BJP ’24 candidate flags risk of mass voter deletions due to SIR
Times of India | 26 January 2026
Kolkata: BJP neta from South 24 Parganas, Abhijit Das, has written to the EC expressing concern that the Special Intensive Revision (SIR) in its current form may lead to mass disenfranchisement.
The SIR process in its current "rigid and unfiltered form" runs the risk of "transforming the voter roll purification exercise into a mass disenfranchisement mechanism," Das wrote in his letter, where he also pointed out potential systemic anomalies.
A former BJP district president, Das, who had contested the 2024 Lok Sabha elections from Diamond Harbour against Abhishek Banerjee, further said that a large section of tribal communities as well as Rajbanshis and Matuas are facing issues because they don't have the 13 documents notified by the EC.
"In thousands of such cases, their names exist on the 2002 electoral roll and they have lived in India for generations. Yet, they are facing deletion risk solely due to non-availability of documents," Das said in his letter. "This amounts to indirect disenfranchisement of Hindu-origin Indian communities who lacked formal documents due to poverty, displacement or illiteracy," he said and demanded relaxations for tribals, Matuas, Rajbanshis and other voters in Hindu clusters.

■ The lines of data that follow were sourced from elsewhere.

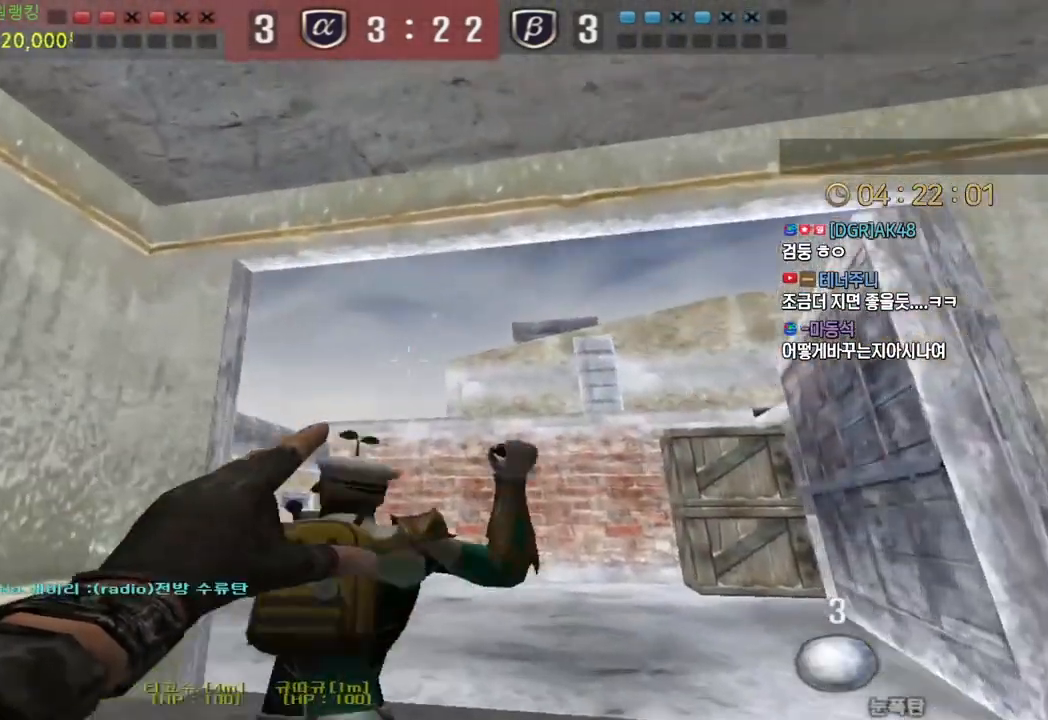
{"keys": ["d", "w"], "events": [[67, "a", "up"], [417, "d", "down"]]}
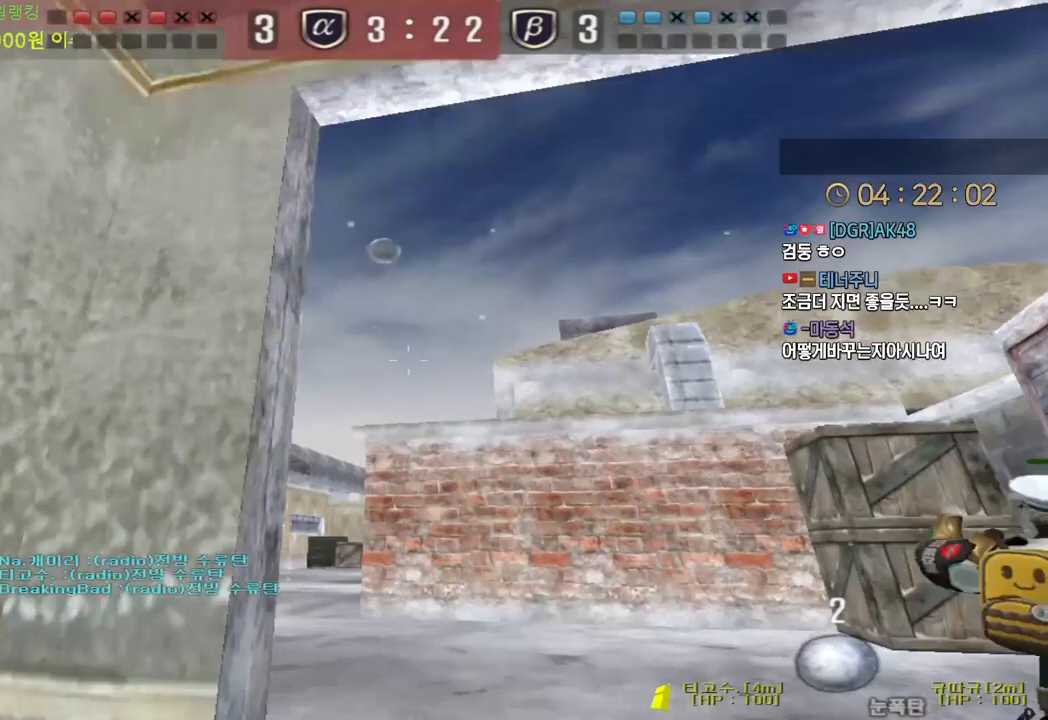
{"keys": ["w"], "events": [[150, "d", "up"]]}
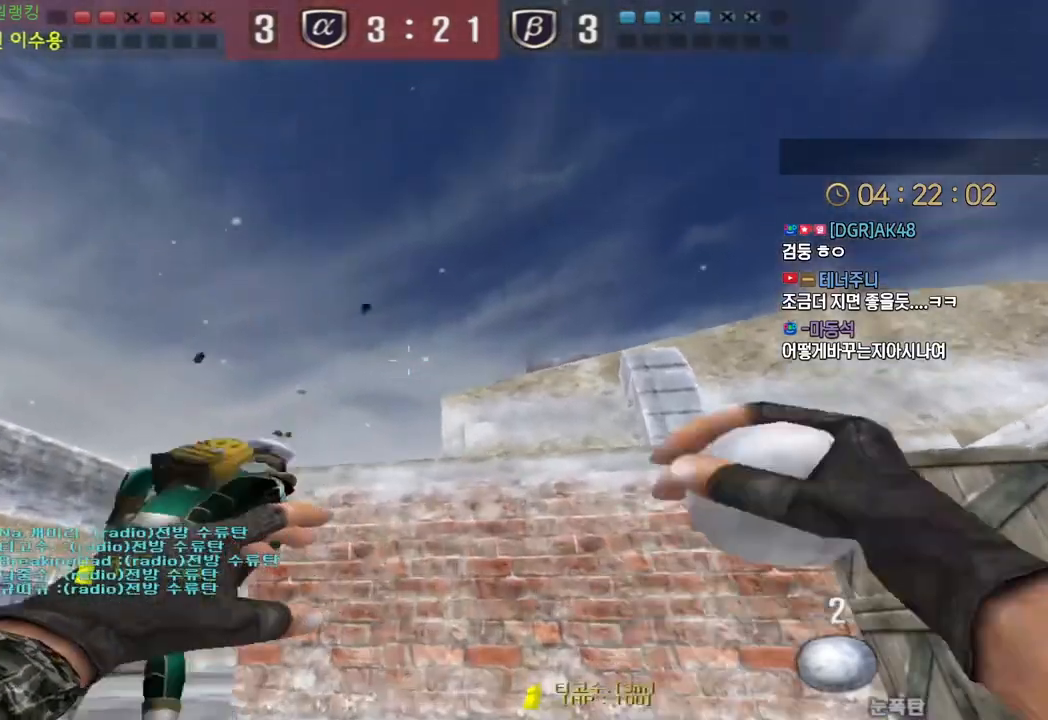
{"keys": ["space", "w"], "events": [[433, "space", "down"]]}
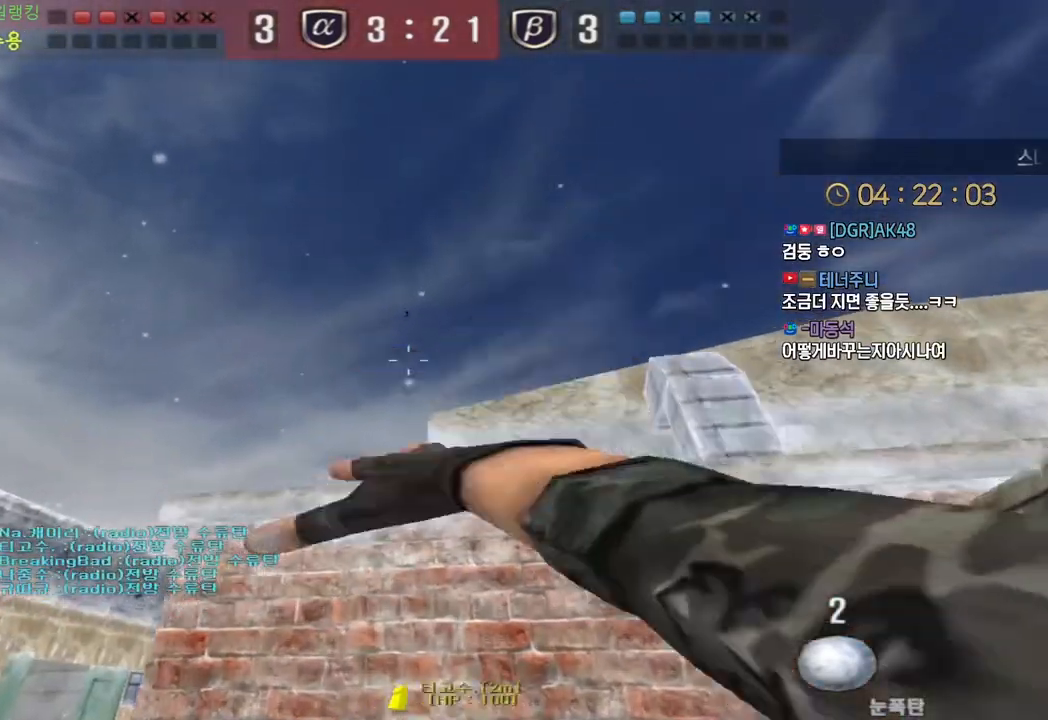
{"keys": ["d", "tab", "w"], "events": [[17, "space", "up"], [50, "d", "down"], [133, "q", "down"], [233, "q", "up"], [483, "tab", "down"]]}
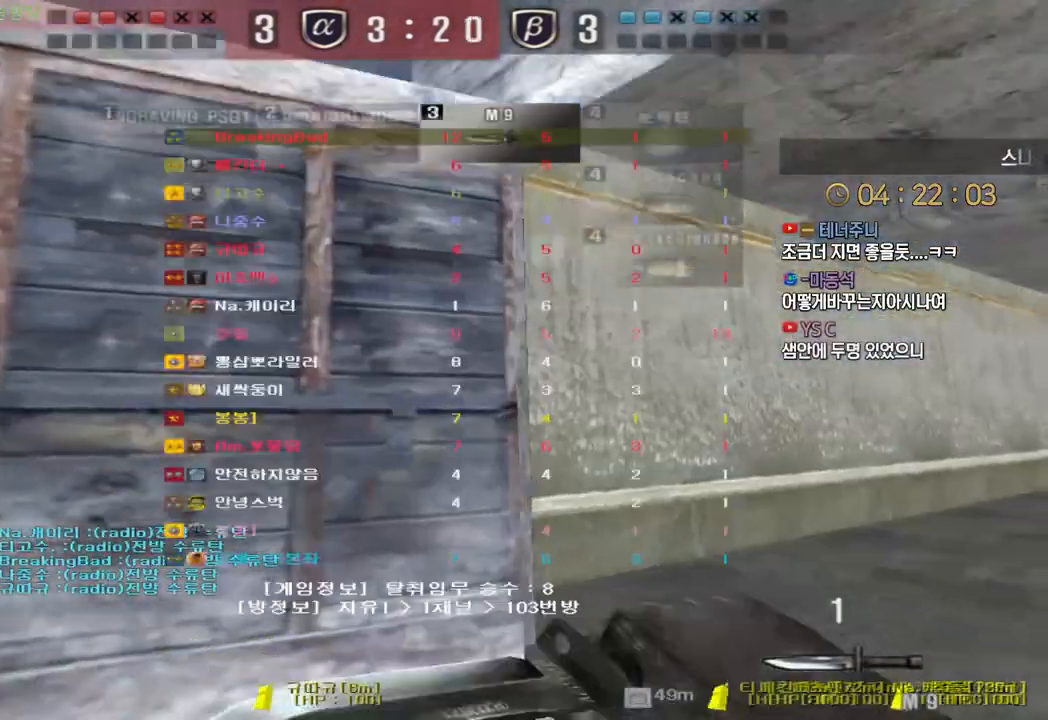
{"keys": ["d", "tab", "w"], "events": []}
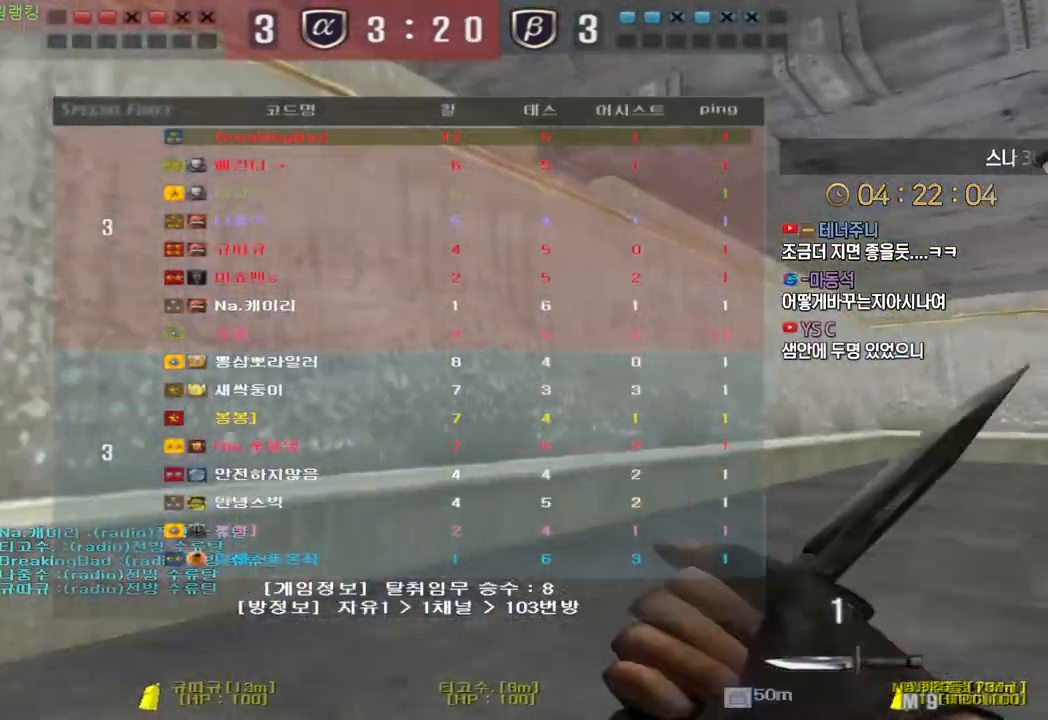
{"keys": ["d", "tab", "w"], "events": []}
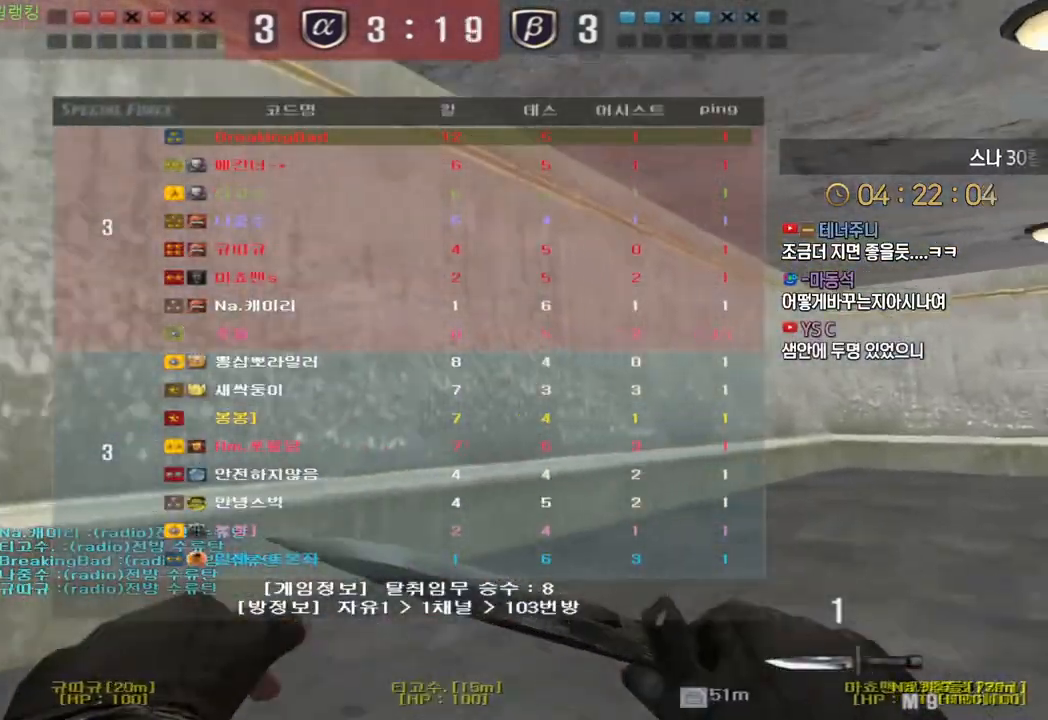
{"keys": ["d", "tab", "w"], "events": []}
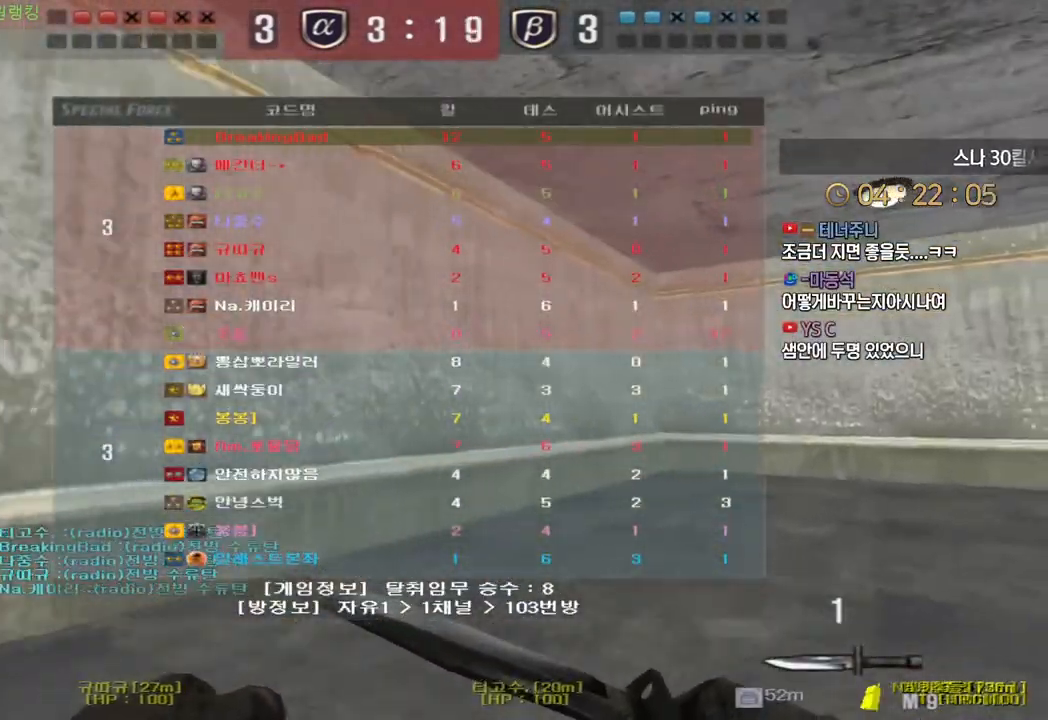
{"keys": ["ctrl"], "events": [[17, "ctrl", "down"], [17, "tab", "up"], [17, "w", "up"], [33, "d", "up"], [50, "space", "down"], [150, "space", "up"]]}
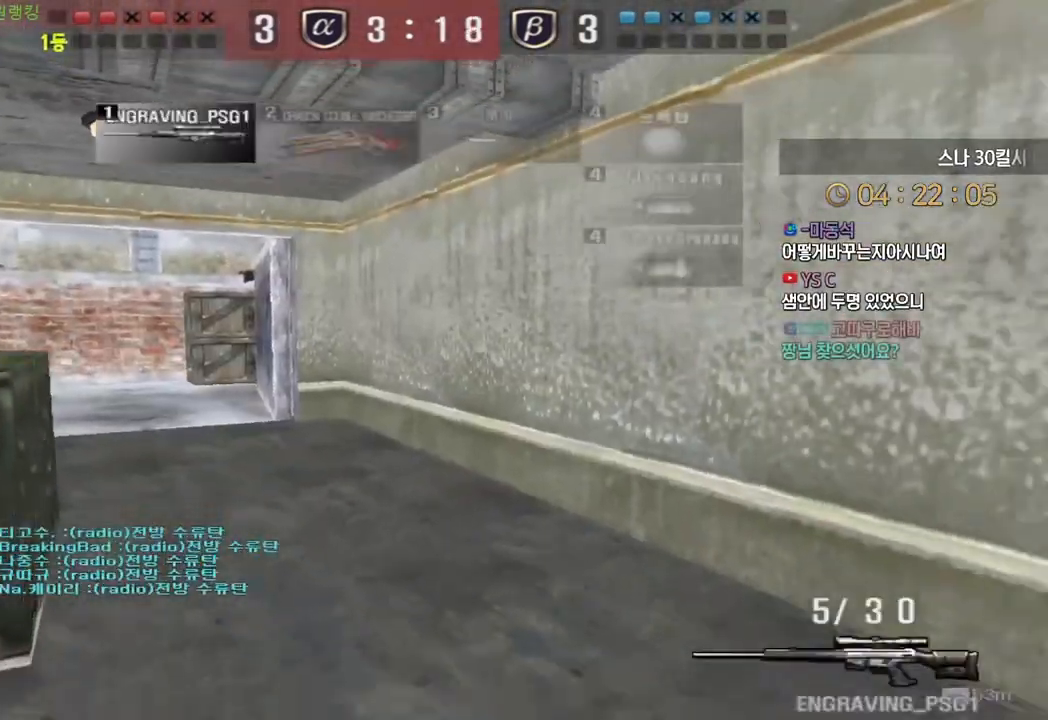
{"keys": [], "events": [[33, "w", "down"], [50, "ctrl", "up"], [50, "d", "down"], [267, "ctrl", "down"], [300, "ctrl", "up"], [300, "d", "up"], [300, "space", "down"], [300, "w", "up"], [350, "space", "up"]]}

He further pointed out that electors born after 1987 are required to submit two documents, one for themselves and another for their parents. "In rural Bengal, most marginal farmers, daily wage workers and illiterate households don't possess birth or school certificates, land deeds or legacy records," he said, adding that the two-document requirement, if applied rigidly, will result in mass deletion of genuine Indian electors.
In his letter, Das sought simultaneous "protection of genuine long-settled citizens" and "strict infiltration of illegal foreign nationals".